Firstly, I would like to thank you for suggesting this conversation and for your detailed reflection on my film. Your questions have prompted me to articulate aspects of my film making that would usually have gone unsaid. It is wonderful that you considered my film so carefully––thank you. Yes, I studied sculpture as a student. My knowledge of botany is as a lay person and rudimentary. It comes from things that I have read or looked at in books or online. If I am interested in something, I try to find out about it, but I am always looking for something that resonates with whatever it was that sparked my interest in the first place, that brings depth and meaning beyond the surface. I am certainly drawn to bud, leaf and flower forms, the shape of pollen, and their intrinsic qualities––the extraordinary nature of flowers and plants. I love the intensity and care of observation within botanical illustration. I filmed the footage for Amaryllis – a study several years ago, and chose the common ‘red lion’ variety for its bright red petals and yellow pollen. It is an extraordinary bulb originating in South Africa. Its rate of growth and the strength of the vertical shoot that produces the flowers is astounding. I like how the flower buds swell inside the green tips of the usual twin stems, before emerging and unfurling into three large blooms. I am fascinated by how the anthers turn inside out to expose the pollen. The structure of the petals holds an iridescence which is particularly visible in the red flowers.

My original aim was to film a red amaryllis and a white amaryllis in order to make a red film and a white film, and I had a piece of music in mind: Ruth Crawford Seeger’s setting of Carl Sandberg’s poem Prayer of Steel, which is made up of two verses. I planned to edit the red flower footage to the first verse and the white to the second. Perhaps the sentiment of this proposed sound track remains, even though I decided to keep the film silent. It is interesting how images and sounds, a word or sentence, or perhaps a moment or scene from a film, can accompany the development and process of a work, yet remain on the periphery or as an internal touch-stone.

I understand that when you chose the common “red lion” variety for its bright red-coloured petals, you were already aware not only of your fascination for this kind of flower, its shape, etc., but of wanting to make a red film and a white film. In this regard, since you did not carry out any kind of previous study, how did you decide how to work with red? I ask from the sheerest technical ignorance, but I would very much like to know if red (particularly, a red like the one in your film) can pose any kind of difficulties in filming––for example, if there is a film stock more suitable than another to achieve what you were looking for.

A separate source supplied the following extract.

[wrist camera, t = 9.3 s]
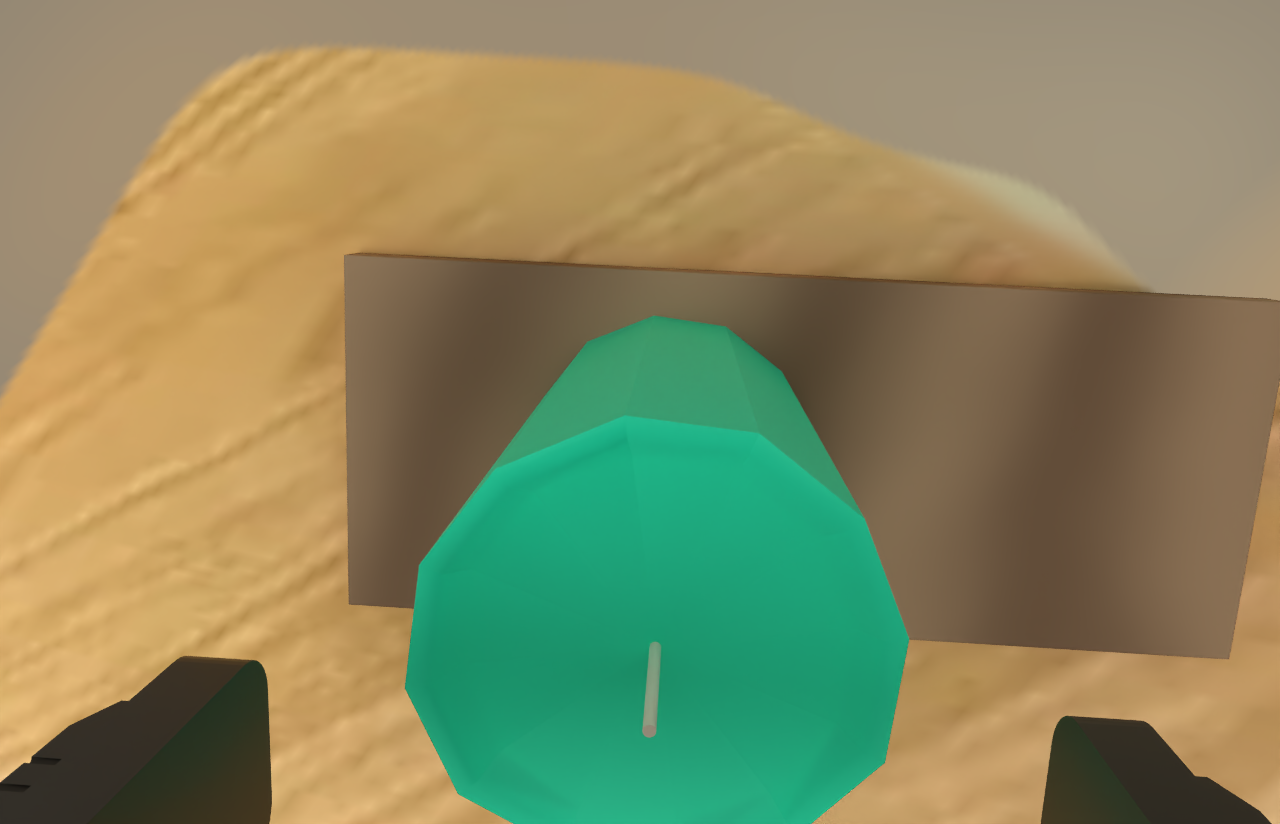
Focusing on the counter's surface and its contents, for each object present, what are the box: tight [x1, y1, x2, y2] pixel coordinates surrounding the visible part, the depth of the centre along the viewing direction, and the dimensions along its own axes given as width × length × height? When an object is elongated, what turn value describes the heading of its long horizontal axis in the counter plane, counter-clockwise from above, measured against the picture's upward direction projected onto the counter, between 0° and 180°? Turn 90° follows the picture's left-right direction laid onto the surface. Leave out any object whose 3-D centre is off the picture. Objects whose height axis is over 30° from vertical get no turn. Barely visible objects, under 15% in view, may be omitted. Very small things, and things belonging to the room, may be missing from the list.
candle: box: [405, 316, 909, 824], centre depth 16 cm, size 6×6×12 cm
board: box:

Red doesn’t translate well digitally––the colour doesn’t feel as clean and vibrant as it does on film, or as stable. It can be equally challenging on film too, but this was the flower and colour that drew me to it. The challenge of capturing on film what we see is always there. I also filmed a hybrid red and white amaryllis but it became ordinary––an example of an idea that didn’t translate well or hold any interest or tension on film. Apart from using Ilford film stock on a few occasions, I have always shot on Kodak negative stock. I strive to do the best I can within the limits of the materials and situation I am filming in, and my knowledge. Technically, I am working within known parameters. All my films are image led, rather than coming from an in-depth investigation into technical aspects of film making. However, I love the material qualities of film and its photosensitive properties, which act as a sub-text and an integral aspect of the films and their meaning. The choice of using film as a medium is fundamental.

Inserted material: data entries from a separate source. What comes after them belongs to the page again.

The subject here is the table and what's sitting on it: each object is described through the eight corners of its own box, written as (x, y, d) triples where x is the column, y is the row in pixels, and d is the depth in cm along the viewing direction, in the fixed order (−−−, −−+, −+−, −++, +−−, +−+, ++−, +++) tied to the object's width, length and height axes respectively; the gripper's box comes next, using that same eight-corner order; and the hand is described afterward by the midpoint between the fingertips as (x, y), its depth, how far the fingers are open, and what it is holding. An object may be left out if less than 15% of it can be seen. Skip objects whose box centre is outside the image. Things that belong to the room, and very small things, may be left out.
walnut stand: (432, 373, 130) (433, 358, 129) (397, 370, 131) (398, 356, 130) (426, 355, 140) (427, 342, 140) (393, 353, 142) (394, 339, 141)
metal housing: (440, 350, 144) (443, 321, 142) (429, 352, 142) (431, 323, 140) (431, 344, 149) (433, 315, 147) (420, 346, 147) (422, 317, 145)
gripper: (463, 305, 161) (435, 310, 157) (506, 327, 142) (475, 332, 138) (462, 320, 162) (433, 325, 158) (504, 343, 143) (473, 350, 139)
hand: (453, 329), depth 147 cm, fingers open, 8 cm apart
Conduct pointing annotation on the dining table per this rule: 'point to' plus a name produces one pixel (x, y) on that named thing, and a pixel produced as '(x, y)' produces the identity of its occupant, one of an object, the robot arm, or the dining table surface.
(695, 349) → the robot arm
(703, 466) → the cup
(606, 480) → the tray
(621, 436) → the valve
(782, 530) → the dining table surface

Although I just asked you about botany, there is something, however, in your way of framing the different parts, or the different elements of the flower that in a way has made me think of sculpture. I also think it may be related to something intrinsic to this type of plant and the very particular forms that are discovered. In certain cases, I think the camera is precisely the one who allows you to amplify the vision, who makes you see further afield, who enables new forms to emerge. In this study, I believe that not only can we see what the eyes would not be able to without the camera––or at least, if they saw it, they would not see it at all, they would not see it completely––but more than what they would not see, what they would never be able to discover that way (I think about what you get in a very concrete way when you take completely macro shots of the flower where certain elements seem to be floating therein, or are bathed in a colour -only the camera could reveal something like that!).

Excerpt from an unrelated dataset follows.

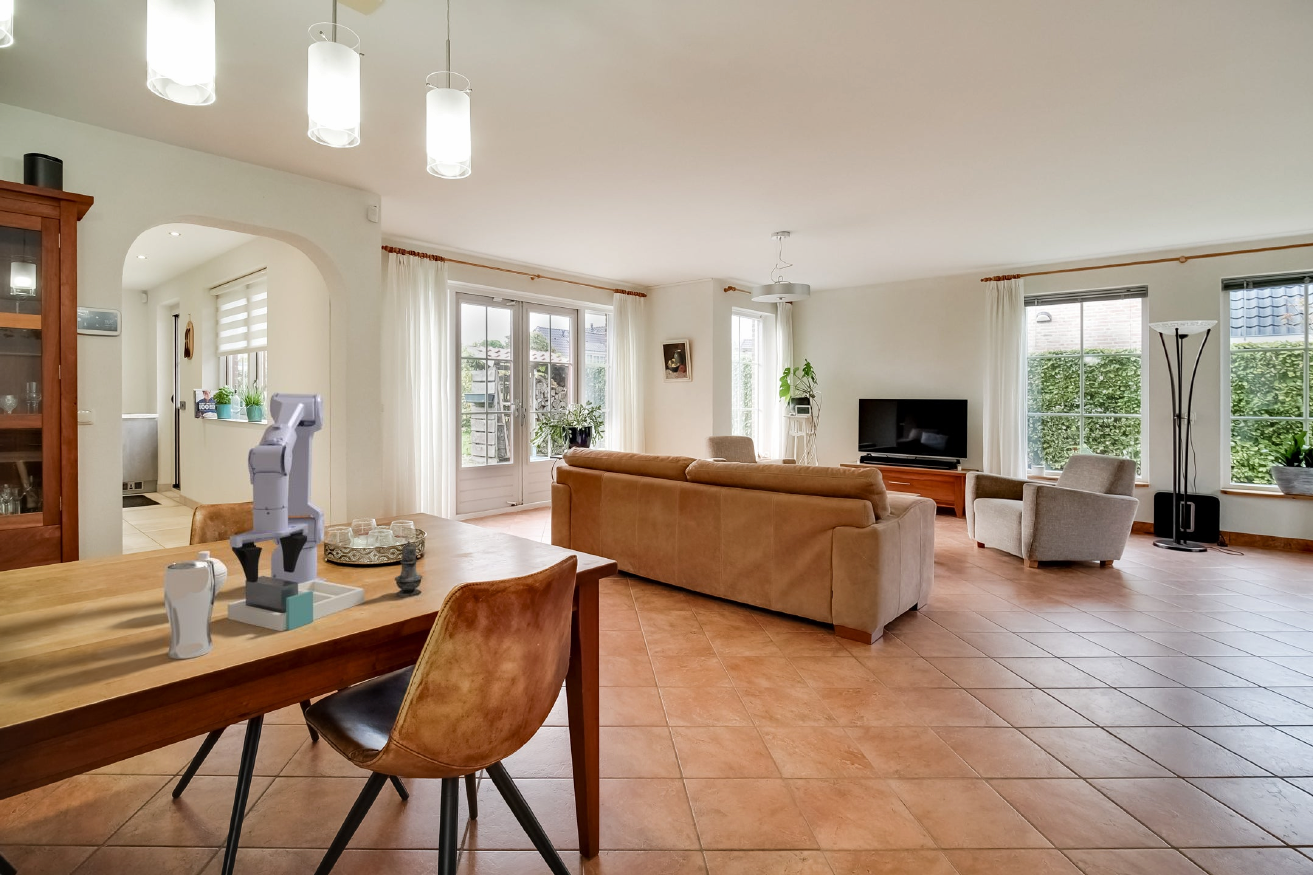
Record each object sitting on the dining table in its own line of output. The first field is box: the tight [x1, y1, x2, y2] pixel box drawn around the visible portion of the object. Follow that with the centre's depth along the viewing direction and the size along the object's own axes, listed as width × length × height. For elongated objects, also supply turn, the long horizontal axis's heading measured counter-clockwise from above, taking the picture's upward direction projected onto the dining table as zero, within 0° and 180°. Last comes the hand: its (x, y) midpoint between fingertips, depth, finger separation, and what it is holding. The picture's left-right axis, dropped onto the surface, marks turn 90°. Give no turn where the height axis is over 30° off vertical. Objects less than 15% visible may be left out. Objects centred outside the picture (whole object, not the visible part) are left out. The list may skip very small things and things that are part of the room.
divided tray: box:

I like how framing determines what the viewer sees and how editing directs meaning and what is revealed through the order of the shots. Both processes allow details to be highlighted. I always intended to film the red flowers so that their petals created a red colour field. We don’t see the full flower or its edges. The colour fills the whole frame so that the internal forms of the flower float in a sea of red. Filming the white flower I was interested in how little information there might be on the negative––an image that was barely there, where brightness or lightness is registered as absence on the film surface. In both cases the image can become quite abstract and the sense of scale uncertain.








Amaryllis - a study (Jayne Parker, 2020). © Jayne Parker.

What kind of lenses did you use? How is Amaryllis - a study technically made and what are the main obstacles you found?

I shot the footage on a 16mm clockwork Bolex. I filmed using available light and a simple set up with the living plant on a table or chair near an upstairs window at home. I didn’t cut the flowers. I used either direct light from the window or back-lighting. I liked the way the petals changed depending on whether the light fell on them or they were illuminated from behind, appearing opaque or transparent.
 
I filmed very close-up by using extension tubes, which are collars that fit between the camera and the lens. They extend the capacity of the lens to get closer to the subject and have a magnifying effect. They also effect on the depth of field making it shorter so less of the image is in focus, and you require more light to film. I really liked the effect this had on the abstraction aspect of the film. I used the full Bolex extension tube set to film the stigma of the flower––it is a structure that is only three or four millimetres in size. Although extension tubes enable you to get close to the subject, the loss of depth of field makes me feel as if we are being pushed away. There is a balance to find between closeness and focus, as only a shallow plane of the flower is going to be sharp. I wanted to be inside the internal space of the flower, inside the bud, and to be at the extremity of what I could film on film through magnification, staying within what it is possible to see with my eyes through the optics of a lens, without it being a microscope. I feel I can never get close enough to the flower.

What kind of film stock did you use? It is quite amazing what you achieve working with the different depths of the colour red in the first part of the film. Even if your film can be considered a "study", did you carry out any kind of tests before shooting, apart from what we see in the film?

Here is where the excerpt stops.